I know there are seven days in a week and all should be used when designing a sensible training plan. By suggesting all should be used, I mean some are work days and some are recovery days, depending on the training activities you are doing. If your training activity is only conditioning (running) or only strength training (lifting), then that’s all you have plan for.
If you add strength training to your conditioning or conditioning to your strength training, then more strategic planning is necessary:
- How many strength training and conditioning sessions per week?
- Total body strength training sessions or a split routine?
- Separate conditioning and strength training days?
- Concurrent conditioning and strength training days?
- Conditioning before or after strength training?
Getting in even deeper, if you’re an athlete you’ll need to add sport-skill practice:
- How many practice, strength training, and conditioning sessions per week?
- Total body strength training sessions or a split routine?
- Separate practice, conditioning, and strength training days?
- Concurrent practice and strength training days?
- Concurrent practice and conditioning days?
- Concurrent practice, conditioning, and strength training days?
- Practice before or after strength training?
- Conditioning before or after practice?
- Strength train before or after conditioning?
And don’t forget the often neglected recovery factor:
- How are you going to recover from all of these activity and exercises stresses?
- Can you even schedule a full day of complete rest?
- If you practice and condition on one day, will you be recovered enough to strength train the following day?
- Likewise, if you have a demanding strength training session on one day, will you be recovered enough to practice well enough the next day?
- What will you schedule the day following a demanding practice, strength training, and conditioning day?
It can be quite a challenge to get it all in, knowing all components are important and all should be worked hard. And you’re doing this with one body. It’s not like you have a fresh new body for each day of the week like you have clean clothes. Your body needs time to recover. Beating it down day after day will only lead to injury, fatigue, and poor results. Time must be allowed for gains to occur from previous stresses.
As you can see, it’s hard enough with a full seven-day week as the template. Try doing all of it over a five-day period like most college athletes do. In my 23 years in college strength and conditioning I dealt with the five-day cram-it-all-in approach. It was quite challenging.
Here is the solution. Don’t look at training only over seven days. Look at it over a continuum of fourteen to 21 days. I know this may be impractical for some due to their weekly work and family schedules; however, if you’re able to do it, it can facilitate better results.

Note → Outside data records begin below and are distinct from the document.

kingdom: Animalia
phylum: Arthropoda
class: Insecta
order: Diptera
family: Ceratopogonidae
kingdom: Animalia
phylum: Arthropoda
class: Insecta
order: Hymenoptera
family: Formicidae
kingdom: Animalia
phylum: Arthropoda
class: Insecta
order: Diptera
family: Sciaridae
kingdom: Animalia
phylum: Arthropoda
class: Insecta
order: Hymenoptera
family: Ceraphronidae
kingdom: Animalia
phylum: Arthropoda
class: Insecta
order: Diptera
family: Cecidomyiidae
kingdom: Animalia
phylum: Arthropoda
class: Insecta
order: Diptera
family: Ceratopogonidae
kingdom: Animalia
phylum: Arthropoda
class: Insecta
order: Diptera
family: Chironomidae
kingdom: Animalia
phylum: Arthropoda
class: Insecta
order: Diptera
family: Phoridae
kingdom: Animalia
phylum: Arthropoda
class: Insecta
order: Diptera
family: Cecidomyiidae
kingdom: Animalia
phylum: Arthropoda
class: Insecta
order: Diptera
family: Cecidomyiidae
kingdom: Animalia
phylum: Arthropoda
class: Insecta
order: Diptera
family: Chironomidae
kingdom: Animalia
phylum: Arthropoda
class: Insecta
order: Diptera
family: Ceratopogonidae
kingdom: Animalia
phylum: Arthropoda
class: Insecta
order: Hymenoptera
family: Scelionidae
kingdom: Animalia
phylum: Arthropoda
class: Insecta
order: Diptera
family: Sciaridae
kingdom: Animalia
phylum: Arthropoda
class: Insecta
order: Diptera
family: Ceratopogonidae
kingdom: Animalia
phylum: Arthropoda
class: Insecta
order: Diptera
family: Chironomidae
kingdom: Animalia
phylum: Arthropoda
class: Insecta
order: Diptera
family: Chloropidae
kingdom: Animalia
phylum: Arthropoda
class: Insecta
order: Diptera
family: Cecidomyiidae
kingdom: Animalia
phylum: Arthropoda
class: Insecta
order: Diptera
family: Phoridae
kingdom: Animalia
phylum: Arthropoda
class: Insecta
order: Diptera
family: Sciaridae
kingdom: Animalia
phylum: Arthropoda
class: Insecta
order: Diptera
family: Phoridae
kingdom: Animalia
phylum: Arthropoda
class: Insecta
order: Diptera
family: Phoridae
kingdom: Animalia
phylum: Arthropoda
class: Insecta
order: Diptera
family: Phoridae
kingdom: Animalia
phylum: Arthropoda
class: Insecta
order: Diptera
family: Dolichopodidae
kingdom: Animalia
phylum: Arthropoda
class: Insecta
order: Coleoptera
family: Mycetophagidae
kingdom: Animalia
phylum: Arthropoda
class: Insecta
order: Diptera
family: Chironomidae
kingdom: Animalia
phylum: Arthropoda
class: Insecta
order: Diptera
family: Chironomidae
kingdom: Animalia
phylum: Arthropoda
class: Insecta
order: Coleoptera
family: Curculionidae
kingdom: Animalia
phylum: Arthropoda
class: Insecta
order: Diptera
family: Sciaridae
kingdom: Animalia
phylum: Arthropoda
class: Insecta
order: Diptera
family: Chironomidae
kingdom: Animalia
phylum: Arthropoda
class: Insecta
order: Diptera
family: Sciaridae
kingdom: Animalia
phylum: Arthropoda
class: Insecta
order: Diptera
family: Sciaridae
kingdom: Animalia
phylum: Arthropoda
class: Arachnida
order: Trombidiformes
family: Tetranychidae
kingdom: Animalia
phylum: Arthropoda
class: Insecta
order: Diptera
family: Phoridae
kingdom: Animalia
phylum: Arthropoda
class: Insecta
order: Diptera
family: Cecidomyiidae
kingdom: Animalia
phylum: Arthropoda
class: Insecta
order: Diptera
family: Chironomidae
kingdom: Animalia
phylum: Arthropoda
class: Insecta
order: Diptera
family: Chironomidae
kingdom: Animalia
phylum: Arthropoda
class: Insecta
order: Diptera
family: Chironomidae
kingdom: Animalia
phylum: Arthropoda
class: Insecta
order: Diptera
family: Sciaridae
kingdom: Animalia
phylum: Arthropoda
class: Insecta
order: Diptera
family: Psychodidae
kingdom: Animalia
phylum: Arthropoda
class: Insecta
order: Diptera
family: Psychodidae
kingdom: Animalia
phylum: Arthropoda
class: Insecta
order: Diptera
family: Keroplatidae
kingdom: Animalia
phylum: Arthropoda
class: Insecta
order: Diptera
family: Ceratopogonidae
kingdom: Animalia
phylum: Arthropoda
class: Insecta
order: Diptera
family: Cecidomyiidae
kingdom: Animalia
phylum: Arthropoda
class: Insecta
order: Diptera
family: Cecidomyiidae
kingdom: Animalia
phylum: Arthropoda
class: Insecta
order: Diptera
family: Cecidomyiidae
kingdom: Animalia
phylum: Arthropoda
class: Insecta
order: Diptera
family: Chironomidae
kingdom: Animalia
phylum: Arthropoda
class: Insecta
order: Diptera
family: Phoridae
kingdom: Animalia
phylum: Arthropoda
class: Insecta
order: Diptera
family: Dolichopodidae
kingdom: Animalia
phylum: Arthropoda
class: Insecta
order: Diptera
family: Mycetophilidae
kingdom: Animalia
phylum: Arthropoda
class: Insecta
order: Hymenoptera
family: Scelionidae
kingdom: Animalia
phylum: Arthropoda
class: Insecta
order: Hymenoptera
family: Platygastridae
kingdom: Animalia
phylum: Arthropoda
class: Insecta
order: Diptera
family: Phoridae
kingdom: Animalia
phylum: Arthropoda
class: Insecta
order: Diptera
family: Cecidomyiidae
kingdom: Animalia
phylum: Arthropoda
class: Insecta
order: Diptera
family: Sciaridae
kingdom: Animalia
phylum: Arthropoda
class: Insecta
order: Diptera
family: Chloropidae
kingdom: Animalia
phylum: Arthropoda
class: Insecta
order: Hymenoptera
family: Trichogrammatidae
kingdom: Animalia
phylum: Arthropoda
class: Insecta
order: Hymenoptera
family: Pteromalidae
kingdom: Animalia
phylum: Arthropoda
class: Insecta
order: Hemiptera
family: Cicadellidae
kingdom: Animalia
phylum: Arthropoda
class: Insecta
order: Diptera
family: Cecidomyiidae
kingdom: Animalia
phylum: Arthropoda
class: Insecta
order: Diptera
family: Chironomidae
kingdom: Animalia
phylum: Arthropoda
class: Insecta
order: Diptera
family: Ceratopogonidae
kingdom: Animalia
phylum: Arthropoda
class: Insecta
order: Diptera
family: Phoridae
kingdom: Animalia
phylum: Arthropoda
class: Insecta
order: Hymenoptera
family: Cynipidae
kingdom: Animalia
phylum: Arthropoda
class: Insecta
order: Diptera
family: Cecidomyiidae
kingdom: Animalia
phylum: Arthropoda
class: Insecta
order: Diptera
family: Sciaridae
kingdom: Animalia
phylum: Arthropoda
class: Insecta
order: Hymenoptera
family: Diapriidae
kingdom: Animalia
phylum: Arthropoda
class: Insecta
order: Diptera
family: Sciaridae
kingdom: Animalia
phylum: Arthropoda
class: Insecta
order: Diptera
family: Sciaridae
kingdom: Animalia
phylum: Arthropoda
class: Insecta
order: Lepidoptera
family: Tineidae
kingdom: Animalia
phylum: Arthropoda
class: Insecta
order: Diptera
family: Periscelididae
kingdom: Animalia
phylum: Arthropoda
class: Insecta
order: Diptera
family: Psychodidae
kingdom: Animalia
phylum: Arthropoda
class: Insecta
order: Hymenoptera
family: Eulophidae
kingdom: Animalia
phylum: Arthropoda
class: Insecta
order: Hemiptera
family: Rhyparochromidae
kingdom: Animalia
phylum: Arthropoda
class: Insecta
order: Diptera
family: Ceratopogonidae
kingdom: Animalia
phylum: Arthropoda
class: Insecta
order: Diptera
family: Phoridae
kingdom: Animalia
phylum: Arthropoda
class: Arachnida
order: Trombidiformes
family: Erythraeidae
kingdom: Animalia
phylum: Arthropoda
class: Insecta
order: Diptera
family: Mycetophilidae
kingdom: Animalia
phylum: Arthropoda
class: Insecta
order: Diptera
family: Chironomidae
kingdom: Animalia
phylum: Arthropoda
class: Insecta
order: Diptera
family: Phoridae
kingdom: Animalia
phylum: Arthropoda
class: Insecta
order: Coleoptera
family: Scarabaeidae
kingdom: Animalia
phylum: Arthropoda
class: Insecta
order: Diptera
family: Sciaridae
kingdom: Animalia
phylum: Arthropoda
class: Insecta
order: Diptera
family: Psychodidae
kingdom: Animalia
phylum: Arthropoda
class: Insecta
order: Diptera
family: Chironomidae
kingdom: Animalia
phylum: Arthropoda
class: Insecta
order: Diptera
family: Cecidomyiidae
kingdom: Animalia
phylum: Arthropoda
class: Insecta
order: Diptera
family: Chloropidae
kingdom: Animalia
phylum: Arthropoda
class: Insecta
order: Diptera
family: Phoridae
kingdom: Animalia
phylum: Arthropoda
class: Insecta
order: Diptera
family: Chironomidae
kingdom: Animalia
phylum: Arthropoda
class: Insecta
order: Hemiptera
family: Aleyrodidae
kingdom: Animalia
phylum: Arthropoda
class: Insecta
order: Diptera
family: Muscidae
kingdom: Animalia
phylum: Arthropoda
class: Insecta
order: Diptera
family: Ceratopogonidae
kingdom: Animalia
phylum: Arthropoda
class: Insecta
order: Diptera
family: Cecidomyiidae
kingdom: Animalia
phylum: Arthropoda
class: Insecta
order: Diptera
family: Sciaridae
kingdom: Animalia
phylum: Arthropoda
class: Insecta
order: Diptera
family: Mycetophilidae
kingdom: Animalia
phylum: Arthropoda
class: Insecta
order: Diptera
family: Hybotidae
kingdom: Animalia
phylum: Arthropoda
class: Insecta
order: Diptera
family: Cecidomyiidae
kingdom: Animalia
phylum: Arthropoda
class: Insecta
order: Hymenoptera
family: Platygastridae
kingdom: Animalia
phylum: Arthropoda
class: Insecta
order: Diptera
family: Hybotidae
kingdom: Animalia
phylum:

The hard-to-recover-from seven-day plan may look like these two formats:
Over two weeks you would have:
- Ten practice sessions
- Six total body strength training sessions
- Six conditioning sessions
- Ten multiple component training days
- Six consecutive work days with only one complete rest day each week
This format would offer:
- Eight practice sessions
- Four upper body strength training sessions
- Four lower body strength training sessions
- Eight conditioning sessions
- Eight multiple component training days
- Six consecutive work days with only one complete rest day each week
Spreading the work over fourteen days allows for more recovery, fewer multiple component training days, and quality training sessions. Here’s what a fourteen-day format looks like:
- Eight practice sessions
- Two practice-only days to allow for quality work
- A complete rest day precedes the two practice-only days to allow for quality work
- Three upper body strength training sessions
- Three lower body strength training sessions
- Three days of conditioning-only to allow for quality work
- Only six multiple component training days
- Only three or four consecutive work days followed by a complete rest day
Similarly, planning the training over 21 days can offer even more important recovery days and quality training sessions. Take a look at the 21-day format:
- Every fourth day is a rest day
- A complete rest day precedes practices days to allow for quality work
- Three practice-only days to allow for quality work
- Alternating total body and split routine strength training for variety
- Each body part is strength trained five times to allow for recovery
- Only nine multiple component training days
- An optional rest or work day at the end of the cycle
Many training plans work if you allow for your body to recover and adapt. The traditional seven-day format can hinder proper recovery, especially if you have multiple training components to schedule. In that case plan your training beyond the typical one-week cycle and view it as a continuum of days over a longer cycle, such as fourteen or 21 days. Doing so may help you achieve better results while avoiding injuries and overtraining.